The dog insisted we keep going. A spanky clean white Sundancer, one of those cruise and fish kind of yachts, was being unloaded at the boat launch, and waiting in line behind it, a huge pontoon party craft. We walked on.
The I LOVE NY playground at the Finger Lakes Welcome Center was a beehive of excitement. “Daddy, daddy, daddy!” some voice cried out in hopes of being noticed, while bodies big and small crawled up and down and over and around brightly colored obstacles. Friends and families huddled and sprawled on the deck outside the Welcome Center sipping drinks. I saw one woman inside, wobbling for balance as she tried to stay on the dotted lines tracing a trail between lakes and landmarks on the map imbedded in the floor. “Don’t get lost,” I warned. She looked up, chuckled, and lost her balance.

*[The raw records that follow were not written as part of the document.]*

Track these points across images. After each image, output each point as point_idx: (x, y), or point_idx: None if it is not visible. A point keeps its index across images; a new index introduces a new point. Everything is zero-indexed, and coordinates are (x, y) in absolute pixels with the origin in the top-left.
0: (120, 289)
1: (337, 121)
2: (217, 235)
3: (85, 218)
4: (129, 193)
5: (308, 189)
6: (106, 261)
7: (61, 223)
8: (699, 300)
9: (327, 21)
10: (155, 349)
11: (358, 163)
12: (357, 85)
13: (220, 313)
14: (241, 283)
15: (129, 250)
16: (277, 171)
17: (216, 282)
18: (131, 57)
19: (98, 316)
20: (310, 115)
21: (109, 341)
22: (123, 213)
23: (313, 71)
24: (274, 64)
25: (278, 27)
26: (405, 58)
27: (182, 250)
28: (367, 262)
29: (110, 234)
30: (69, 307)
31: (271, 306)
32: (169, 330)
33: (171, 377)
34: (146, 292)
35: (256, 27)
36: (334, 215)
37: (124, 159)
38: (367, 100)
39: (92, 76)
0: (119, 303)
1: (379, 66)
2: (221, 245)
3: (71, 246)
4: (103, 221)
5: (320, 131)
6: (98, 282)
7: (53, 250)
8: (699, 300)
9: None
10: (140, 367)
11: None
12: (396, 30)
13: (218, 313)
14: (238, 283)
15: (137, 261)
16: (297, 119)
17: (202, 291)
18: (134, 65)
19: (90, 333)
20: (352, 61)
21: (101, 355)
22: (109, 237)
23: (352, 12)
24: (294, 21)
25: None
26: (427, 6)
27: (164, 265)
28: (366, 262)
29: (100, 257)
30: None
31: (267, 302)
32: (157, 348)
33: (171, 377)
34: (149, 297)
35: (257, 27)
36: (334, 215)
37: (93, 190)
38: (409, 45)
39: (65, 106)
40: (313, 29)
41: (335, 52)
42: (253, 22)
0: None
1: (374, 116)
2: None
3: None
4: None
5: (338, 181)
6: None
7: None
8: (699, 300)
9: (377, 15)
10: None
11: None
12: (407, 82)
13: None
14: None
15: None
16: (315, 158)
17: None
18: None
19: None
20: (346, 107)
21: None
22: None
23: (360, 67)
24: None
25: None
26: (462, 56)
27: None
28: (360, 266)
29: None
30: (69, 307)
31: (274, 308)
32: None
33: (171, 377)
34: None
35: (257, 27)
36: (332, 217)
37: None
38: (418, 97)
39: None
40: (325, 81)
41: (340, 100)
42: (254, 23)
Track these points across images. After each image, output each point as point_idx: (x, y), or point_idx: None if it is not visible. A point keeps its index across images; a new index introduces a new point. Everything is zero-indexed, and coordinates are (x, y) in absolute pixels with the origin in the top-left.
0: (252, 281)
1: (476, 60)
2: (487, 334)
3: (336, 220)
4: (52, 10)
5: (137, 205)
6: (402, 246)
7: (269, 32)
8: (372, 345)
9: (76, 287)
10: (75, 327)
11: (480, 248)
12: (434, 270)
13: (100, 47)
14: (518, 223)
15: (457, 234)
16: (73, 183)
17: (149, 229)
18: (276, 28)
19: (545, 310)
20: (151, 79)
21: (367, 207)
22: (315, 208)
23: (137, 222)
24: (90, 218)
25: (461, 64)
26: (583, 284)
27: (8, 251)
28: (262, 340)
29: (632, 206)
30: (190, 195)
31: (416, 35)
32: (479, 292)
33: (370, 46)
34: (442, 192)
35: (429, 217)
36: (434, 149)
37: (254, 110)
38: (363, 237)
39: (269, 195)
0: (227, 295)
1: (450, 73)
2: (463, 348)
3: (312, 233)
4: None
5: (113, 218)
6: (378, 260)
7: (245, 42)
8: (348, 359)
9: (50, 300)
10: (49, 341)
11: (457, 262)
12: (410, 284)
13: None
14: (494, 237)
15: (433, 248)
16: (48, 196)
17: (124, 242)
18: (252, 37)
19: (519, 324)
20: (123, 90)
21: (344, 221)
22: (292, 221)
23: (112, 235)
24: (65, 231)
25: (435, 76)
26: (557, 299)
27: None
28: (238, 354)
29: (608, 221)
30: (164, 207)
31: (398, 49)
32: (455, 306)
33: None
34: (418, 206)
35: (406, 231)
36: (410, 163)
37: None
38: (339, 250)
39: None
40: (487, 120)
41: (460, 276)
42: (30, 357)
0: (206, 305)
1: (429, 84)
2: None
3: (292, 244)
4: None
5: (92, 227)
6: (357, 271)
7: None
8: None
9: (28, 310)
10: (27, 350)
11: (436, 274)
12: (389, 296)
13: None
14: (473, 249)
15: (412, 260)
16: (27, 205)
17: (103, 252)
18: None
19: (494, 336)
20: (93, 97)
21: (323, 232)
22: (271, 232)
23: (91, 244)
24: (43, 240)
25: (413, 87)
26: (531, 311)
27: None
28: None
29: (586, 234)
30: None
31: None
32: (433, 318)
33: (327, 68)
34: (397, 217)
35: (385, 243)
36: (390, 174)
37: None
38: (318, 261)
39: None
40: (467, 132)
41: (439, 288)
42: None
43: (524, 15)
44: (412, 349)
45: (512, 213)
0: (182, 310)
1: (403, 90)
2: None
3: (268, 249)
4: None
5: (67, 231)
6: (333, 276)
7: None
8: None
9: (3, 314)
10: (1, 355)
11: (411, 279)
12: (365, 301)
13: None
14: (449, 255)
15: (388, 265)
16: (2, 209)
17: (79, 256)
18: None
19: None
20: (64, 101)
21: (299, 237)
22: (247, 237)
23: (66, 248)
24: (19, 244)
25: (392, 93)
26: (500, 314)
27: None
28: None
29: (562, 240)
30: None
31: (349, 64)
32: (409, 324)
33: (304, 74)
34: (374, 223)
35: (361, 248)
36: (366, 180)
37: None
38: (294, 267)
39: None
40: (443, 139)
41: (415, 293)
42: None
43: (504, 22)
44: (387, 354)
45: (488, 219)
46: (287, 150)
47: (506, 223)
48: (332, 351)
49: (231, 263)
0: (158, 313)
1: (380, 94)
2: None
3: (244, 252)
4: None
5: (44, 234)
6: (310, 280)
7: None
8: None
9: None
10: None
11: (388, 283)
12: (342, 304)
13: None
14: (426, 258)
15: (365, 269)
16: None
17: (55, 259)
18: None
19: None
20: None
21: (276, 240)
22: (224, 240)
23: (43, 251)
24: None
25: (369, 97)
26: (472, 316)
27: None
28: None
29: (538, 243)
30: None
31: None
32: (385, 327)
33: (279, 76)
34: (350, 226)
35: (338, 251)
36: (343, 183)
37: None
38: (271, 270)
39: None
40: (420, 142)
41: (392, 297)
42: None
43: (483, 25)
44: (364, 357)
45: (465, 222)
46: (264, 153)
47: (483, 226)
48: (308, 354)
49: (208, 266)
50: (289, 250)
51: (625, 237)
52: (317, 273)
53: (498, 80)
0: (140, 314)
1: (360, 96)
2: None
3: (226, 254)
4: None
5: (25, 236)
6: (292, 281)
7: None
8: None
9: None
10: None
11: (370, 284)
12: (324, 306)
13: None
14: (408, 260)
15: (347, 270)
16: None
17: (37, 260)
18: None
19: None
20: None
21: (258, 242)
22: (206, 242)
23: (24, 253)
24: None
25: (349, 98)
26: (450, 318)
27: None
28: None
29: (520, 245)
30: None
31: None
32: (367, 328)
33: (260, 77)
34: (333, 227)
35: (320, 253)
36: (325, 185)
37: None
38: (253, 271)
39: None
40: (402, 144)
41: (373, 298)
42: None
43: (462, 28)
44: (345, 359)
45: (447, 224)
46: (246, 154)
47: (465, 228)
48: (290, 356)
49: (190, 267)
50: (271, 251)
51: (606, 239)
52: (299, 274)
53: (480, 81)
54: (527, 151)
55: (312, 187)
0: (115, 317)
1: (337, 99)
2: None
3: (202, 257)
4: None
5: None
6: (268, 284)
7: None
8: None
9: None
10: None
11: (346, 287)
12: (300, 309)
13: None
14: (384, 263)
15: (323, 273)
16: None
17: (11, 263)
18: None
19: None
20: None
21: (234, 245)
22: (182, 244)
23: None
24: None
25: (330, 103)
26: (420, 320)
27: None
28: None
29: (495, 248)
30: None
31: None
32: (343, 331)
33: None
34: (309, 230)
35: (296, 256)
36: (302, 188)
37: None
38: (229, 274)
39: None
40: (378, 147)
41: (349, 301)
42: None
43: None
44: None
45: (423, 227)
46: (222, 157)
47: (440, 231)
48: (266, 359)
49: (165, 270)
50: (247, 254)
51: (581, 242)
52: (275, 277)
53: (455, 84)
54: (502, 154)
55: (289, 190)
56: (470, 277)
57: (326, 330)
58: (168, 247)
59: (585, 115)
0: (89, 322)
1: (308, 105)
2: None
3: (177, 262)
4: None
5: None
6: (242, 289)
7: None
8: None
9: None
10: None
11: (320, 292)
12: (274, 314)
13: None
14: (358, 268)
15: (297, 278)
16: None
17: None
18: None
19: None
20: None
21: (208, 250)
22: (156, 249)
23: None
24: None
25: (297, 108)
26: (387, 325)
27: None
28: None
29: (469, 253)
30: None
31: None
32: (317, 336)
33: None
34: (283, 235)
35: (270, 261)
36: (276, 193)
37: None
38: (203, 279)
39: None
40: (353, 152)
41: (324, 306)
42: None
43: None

Onward we walked into the warmth and sun. There were nearly as many dogs as people, all more or less friendly with our extraverted Labrador. Whether it was the guilt of errands and work we had to get done calling us, or the thought of coffee, we finally turned around. But then, with drinks in hand, the chairs in front of the Welcome Center seemed just too inviting to ignore. We sat down. The dog curled up in the shade underneath the table after ferreting out every morsel of abandoned food. Any urgency evaporated and we lingered. So many people to watch, so many colors to soak in, the breeze and warmth and just plain beauty of it all was delicious.
Looking down the lake from the Welcome Center toward the Ramada, recognizing how different and wonderful it is from just two years ago, both of us welled up with gratitude for this public resource and for those who designed and manage it.